[REQUEST]:
Find every line in the records below that holds the word "SDカード復元" and copy it.

[INPUT RECORDS]:
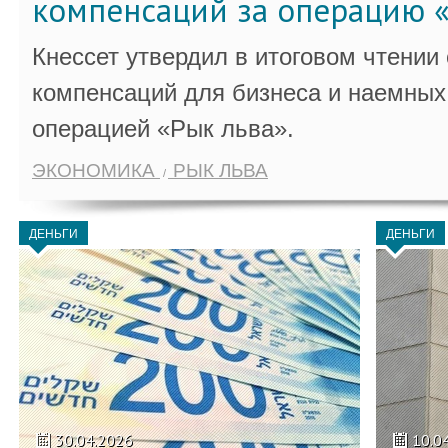
компенсаций за операцию «
Кнессет утвердил в итоговом чтении
компенсаций для бизнеса и наемных 
операцией «Рык льва».
ЭКОНОМИКА
РЫК ЛЬВА
ДЕНЬГИ
ДЕНЬГИ
30.04.2026
10.0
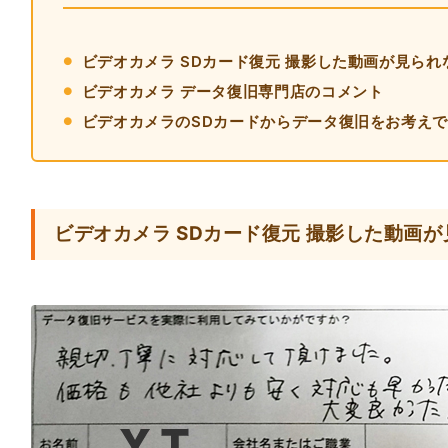
ビデオカメラ SDカード復元 撮影した動画が見られ
ビデオカメラ データ復旧専門店のコメント
ビデオカメラのSDカードからデータ復旧をお考え
ビデオカメラ SDカード復元 撮影した動画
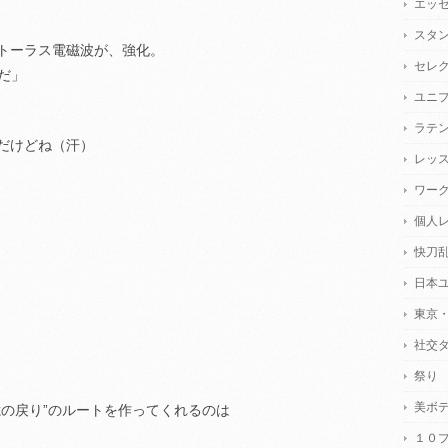
エッ
スタ
トーラス電磁波が、強化。
セレ
だ」
ユニ
ラテ
だけどね（汗）
レッ
ワー
個人
快刀
日本
東京
社交
祭り
美ボ
憶の戻り”のルートを作ってくれるのは
１０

[EXERCISE SOLUTION]:
ビデオカメラ SDカード復元 撮影した動画が見られ
ビデオカメラ SDカード復元 撮影した動画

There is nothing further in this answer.